Trump intensifica presencia militar en Medio Oriente con nuevo portaviones
El presidente de Estados Unidos, Donald Trump, confirmó este viernes que un segundo portaviones estadounidense, el USS Gerald Ford, será enviado "muy pronto" a la región de Medio Oriente. Esta decisión se produce en un contexto de crecientes tensiones con Irán, donde Trump ha advertido de consecuencias "traumatizantes" si fracasan las negociaciones diplomáticas sobre el programa nuclear iraní.
Presión militar y diálogos inciertos
Trump había incrementado las amenazas militares contra la república islámica tras la represión de protestas en enero, que según grupos de derechos humanos dejó miles de muertos. Las conversaciones entre ambos países se reanudaron el 6 de febrero en Omán, pero su continuidad sigue siendo incierta. "Hay que alcanzar un acuerdo, de lo contrario será muy traumatizante para Irán", advirtió Trump el jueves, señalando que, en caso de no lograrlo, pasaría a una "fase dos" muy dura.

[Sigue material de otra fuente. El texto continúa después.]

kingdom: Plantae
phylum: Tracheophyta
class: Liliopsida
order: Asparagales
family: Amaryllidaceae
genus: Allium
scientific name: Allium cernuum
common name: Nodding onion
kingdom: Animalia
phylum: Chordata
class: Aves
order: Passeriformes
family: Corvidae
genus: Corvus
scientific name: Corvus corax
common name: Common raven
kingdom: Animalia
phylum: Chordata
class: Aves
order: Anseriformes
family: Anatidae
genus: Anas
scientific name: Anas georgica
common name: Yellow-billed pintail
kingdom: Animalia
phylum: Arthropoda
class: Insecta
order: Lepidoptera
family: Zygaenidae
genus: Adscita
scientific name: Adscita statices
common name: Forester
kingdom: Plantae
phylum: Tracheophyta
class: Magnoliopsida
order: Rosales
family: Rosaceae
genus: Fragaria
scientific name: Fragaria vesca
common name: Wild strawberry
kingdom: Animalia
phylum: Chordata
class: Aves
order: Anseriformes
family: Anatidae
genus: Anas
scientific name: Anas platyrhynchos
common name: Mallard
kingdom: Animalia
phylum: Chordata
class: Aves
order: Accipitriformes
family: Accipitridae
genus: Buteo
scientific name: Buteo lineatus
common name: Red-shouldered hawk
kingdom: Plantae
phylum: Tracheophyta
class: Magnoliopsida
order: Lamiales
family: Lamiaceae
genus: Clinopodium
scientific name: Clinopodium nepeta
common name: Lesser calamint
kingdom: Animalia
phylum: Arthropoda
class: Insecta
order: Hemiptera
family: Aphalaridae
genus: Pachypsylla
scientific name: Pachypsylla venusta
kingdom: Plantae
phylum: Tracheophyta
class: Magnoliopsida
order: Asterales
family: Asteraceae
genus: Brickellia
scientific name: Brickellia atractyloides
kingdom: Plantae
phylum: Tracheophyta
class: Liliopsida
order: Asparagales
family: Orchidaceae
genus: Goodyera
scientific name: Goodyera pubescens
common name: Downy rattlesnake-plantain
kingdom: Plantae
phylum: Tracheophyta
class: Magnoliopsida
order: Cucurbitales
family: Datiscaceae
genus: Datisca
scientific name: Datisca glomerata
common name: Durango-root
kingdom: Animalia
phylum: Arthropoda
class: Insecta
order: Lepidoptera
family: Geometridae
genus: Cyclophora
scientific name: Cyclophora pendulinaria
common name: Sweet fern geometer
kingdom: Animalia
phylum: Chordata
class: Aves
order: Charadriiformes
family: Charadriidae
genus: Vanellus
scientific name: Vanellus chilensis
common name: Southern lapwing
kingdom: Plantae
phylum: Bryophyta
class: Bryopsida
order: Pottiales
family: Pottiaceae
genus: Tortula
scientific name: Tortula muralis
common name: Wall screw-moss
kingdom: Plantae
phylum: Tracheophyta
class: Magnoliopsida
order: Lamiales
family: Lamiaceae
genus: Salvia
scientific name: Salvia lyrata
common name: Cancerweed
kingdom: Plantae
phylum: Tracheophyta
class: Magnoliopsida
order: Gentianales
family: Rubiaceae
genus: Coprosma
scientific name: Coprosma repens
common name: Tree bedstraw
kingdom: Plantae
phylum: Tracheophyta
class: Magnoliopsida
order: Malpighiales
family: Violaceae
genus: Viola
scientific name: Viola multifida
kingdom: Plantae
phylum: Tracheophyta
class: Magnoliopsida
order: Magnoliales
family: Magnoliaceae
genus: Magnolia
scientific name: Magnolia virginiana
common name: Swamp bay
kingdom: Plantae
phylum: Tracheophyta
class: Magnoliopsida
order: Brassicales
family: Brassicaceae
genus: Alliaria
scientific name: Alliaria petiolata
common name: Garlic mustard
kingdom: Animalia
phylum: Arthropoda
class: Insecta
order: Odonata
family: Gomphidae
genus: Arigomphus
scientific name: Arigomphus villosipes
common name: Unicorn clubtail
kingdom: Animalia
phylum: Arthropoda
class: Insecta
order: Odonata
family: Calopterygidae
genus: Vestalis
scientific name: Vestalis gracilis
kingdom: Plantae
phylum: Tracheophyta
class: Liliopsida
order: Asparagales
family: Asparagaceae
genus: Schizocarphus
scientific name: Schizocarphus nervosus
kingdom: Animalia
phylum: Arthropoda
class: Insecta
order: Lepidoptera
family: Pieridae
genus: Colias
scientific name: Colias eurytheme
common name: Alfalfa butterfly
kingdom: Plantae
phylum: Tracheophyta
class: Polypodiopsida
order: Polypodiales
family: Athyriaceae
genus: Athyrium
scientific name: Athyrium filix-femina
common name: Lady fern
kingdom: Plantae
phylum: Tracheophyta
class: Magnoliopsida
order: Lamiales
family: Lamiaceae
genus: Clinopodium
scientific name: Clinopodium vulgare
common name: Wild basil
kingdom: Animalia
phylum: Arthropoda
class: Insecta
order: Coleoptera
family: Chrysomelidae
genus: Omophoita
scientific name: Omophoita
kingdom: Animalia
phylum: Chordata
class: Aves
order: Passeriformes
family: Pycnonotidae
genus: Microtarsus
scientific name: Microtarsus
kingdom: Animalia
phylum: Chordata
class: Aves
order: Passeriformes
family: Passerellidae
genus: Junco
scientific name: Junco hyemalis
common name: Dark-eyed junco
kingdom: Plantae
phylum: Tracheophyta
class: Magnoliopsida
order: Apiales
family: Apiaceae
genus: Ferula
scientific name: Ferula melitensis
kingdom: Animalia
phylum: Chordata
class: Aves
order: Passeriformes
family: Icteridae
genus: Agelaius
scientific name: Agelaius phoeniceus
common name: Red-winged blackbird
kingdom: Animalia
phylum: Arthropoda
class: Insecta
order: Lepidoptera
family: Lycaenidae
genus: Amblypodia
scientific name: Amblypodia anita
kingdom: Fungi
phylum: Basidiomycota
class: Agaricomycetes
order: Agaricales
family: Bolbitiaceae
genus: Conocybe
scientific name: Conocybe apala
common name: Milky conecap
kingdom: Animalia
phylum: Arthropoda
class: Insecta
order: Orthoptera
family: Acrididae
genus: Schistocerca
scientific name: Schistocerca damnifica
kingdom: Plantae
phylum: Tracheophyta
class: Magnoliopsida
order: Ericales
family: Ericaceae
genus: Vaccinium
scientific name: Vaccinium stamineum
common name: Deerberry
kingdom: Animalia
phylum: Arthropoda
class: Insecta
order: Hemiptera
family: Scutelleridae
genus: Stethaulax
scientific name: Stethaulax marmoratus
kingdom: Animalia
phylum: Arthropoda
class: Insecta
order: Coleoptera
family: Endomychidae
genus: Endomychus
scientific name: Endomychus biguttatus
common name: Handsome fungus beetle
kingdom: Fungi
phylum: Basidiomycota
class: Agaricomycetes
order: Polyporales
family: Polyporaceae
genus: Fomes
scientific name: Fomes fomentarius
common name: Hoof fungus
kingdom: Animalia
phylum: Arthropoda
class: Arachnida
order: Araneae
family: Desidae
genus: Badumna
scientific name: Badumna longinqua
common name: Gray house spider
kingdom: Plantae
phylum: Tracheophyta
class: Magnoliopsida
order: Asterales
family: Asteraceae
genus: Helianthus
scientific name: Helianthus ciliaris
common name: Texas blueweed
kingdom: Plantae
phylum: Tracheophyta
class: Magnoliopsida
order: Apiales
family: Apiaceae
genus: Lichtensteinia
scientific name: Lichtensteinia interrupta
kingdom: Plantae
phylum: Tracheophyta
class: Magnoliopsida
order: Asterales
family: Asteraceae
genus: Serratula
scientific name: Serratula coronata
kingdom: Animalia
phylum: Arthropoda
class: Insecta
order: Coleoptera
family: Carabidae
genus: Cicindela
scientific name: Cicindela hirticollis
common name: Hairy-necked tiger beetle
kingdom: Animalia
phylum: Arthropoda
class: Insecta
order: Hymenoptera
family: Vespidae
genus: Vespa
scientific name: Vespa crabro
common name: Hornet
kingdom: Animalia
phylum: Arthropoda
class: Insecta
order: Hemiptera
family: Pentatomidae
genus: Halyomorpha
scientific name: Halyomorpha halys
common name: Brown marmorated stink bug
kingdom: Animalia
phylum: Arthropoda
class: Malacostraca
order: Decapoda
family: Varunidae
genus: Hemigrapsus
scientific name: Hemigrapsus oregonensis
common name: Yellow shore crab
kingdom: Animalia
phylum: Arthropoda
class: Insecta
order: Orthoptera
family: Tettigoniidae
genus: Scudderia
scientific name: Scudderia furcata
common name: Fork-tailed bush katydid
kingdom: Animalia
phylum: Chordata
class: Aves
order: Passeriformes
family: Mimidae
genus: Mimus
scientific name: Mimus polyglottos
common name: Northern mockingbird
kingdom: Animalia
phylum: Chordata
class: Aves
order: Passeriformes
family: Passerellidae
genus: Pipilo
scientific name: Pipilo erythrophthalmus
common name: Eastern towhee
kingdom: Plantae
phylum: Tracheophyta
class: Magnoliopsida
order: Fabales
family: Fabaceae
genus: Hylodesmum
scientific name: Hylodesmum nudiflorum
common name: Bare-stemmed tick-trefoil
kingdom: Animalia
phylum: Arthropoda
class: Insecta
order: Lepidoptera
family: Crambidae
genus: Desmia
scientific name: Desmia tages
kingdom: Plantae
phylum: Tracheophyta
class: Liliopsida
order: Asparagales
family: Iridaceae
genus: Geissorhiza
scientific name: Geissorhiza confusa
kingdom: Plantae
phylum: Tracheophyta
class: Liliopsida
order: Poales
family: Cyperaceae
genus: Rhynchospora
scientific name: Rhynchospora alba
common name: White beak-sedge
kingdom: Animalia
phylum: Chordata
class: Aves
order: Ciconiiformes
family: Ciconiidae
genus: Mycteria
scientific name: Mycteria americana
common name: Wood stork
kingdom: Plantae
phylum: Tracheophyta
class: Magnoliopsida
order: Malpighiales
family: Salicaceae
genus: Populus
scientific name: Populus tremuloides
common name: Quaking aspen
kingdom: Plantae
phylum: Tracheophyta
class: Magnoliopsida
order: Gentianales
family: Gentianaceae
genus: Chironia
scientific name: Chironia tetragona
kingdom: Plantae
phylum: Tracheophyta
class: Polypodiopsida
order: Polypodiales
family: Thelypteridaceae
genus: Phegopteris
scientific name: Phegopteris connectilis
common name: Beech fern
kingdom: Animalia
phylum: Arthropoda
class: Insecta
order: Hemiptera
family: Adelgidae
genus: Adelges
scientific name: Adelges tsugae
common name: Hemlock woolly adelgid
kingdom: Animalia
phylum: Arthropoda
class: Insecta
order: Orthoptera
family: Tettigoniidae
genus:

El USS Abraham Lincoln ya se encuentra desplegado en el Golfo desde enero, y el USS Gerald Ford, previamente utilizado en operaciones en el Caribe, reforzará la presencia naval estadounidense. Trump justificó este movimiento afirmando: "En caso de que no logremos un acuerdo, lo necesitaremos".
Escepticismo internacional y protestas internas
El primer ministro israelí, Benjamin Netanyahu, expresó en Washington su escepticismo sobre la calidad de cualquier acuerdo con Irán, insistiendo en que debe incluir misiles balísticos y el apoyo iraní a grupos armados en la región. Por su parte, Rafael Grossi, director general del Organismo Internacional de Energía Atómica (OIEA), calificó un posible acuerdo sobre inspecciones nucleares como "terriblemente difícil", destacando que Irán se negó en noviembre a permitir inspecciones en sitios bombardeados en junio.
En paralelo, Reza Pahlavi, hijo exiliado del último sah de Irán, llamó a nuevas protestas internacionales y desde hogares iraníes, mientras que en Teherán, residentes gritaron consignas contra el líder supremo, el ayatolá Alí Jamenei. Según la oenegé HRANA, al menos 7,005 personas han muerto en las protestas de enero, con más de 53,000 detenidos, incluyendo líderes reformistas como Azar Mansouri, liberada bajo fianza el viernes.
Consecuencias y perspectivas futuras
Las autoridades iraníes atribuyen más de 3,000 muertes a "terroristas" pagados por Israel y Estados Unidos, en medio de un clima de represión y desconfianza. Con la llegada del segundo portaviones, la estrategia de Trump parece combinar presión militar con esfuerzos diplomáticos, aunque la incertidumbre persiste sobre los objetivos específicos de Washington y la viabilidad de un acuerdo nuclear duradero.